▶ _TEXT SEGMENT_:
# Tree Pot top hat Cyclone



## sprucegum (Dec 6, 2012)

I have been looking at some of the top hat chip collectors you guys have been building so I had to try one of my own, having had one failure a couple of years ago I was not inclined to spend much money or time on it . I used a plastic tree pot I had kicking around, some recycled plywood, some odes and ends of 4" pipe (also in stock), a handfull of drywall screws, and half a tube of almost dried up silicone.
I wanted it primarily for my planer as the dust collector gets full very fast and the longer shavings plug the blower. I tried it first with the Thein type baffle shown in one of my pictures but as soon as I tried to plane some wide pine boards it plugged. My first inclination was to make the slot bigger, since I had to remove it to cut it I thought I may as well give it a try without the baffle. It worked great I can fill the garbage can full to the top with almost no shavings going into the collector bag. I feel that the lip of plywood between the bottom of the pot and the top of the can is enough of a baffle to trap most of the shavings. I also think the taper of the pot is a big plus as the shavings must accelerate some as the diameter decreases, when they hit the larger diameter of the can they should decelerate. 
My tree pot cyclone works so good I think I will build one with a 55 gal barrel size base for the planer and use the garbage can for the rest of the shop. My son does a lot of landscaping along with his excavation business so the pots are pretty easy to come by.


----------

(Stored data entries)
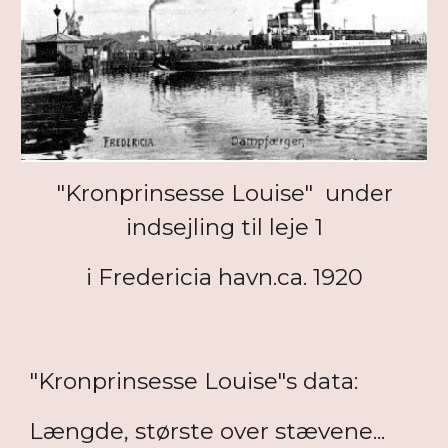
"Kronprinsesse Louise" under
indsejling til leje 1
i Fredericia havn.ca. 1920
"Kronprinsesse Louise"s data:
Længde, største over stævene...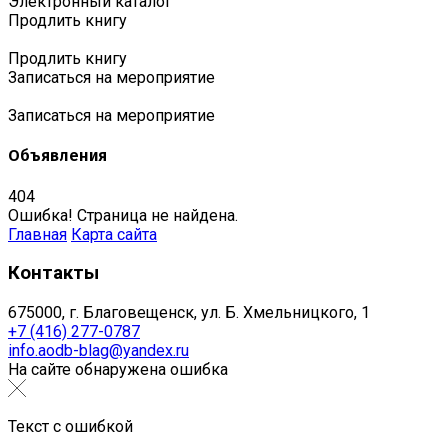
Электронный каталог
Продлить книгу
Продлить книгу
Записаться на мероприятие
Записаться на мероприятие
Объявления
404
Ошибка! Страница не найдена.
Главная
Карта сайта
Контакты
675000, г. Благовещенск, ул. Б. Хмельницкого, 1
+7 (416) 277-0787
info.aodb-blag@yandex.ru
На сайте обнаружена ошибка
Текст с ошибкой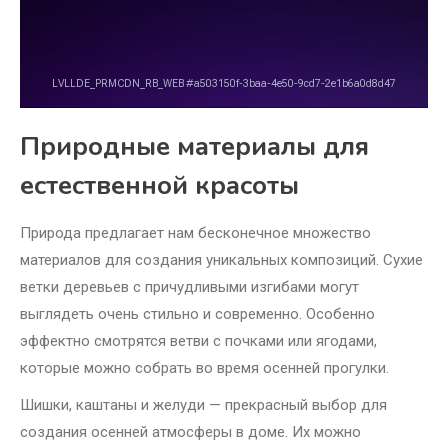
Природные материалы для
естественной красоты
Природа предлагает нам бесконечное множество
материалов для создания уникальных композиций. Сухие
ветки деревьев с причудливыми изгибами могут
выглядеть очень стильно и современно. Особенно
эффектно смотрятся ветви с почками или ягодами,
которые можно собрать во время осенней прогулки.
Шишки, каштаны и желуди — прекрасный выбор для
создания осенней атмосферы в доме. Их можно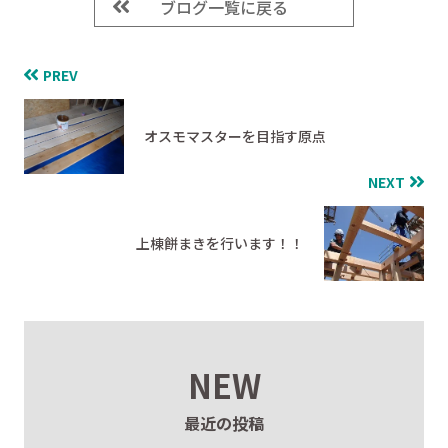
ブログ一覧に戻る
PREV
オスモマスターを目指す原点
NEXT
上棟餅まきを行います！！
NEW
最近の投稿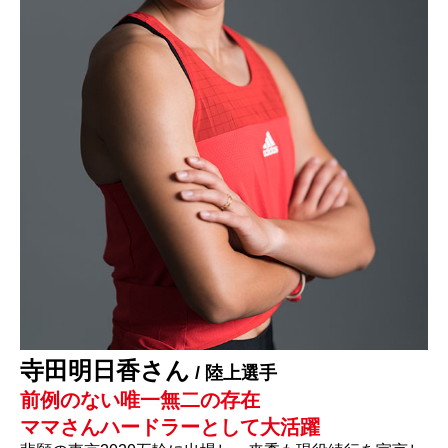
寺田明日香さん
/ 陸上選手
前例のない唯一無二の存在
ママさんハードラーとして大活躍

▶ _YOUR GOAL_:
Answer these questions using the tree pot cyclone post.
(a) Which machine was the collector mainly built for?
(b) What happened with the Thein type baffle when wide pine boards were planed?
(c) What size base is planned for the next one?

▶ _FINISHED TASK_:
(a) The planer.
(b) It plugged.
(c) A 55 gal barrel size base.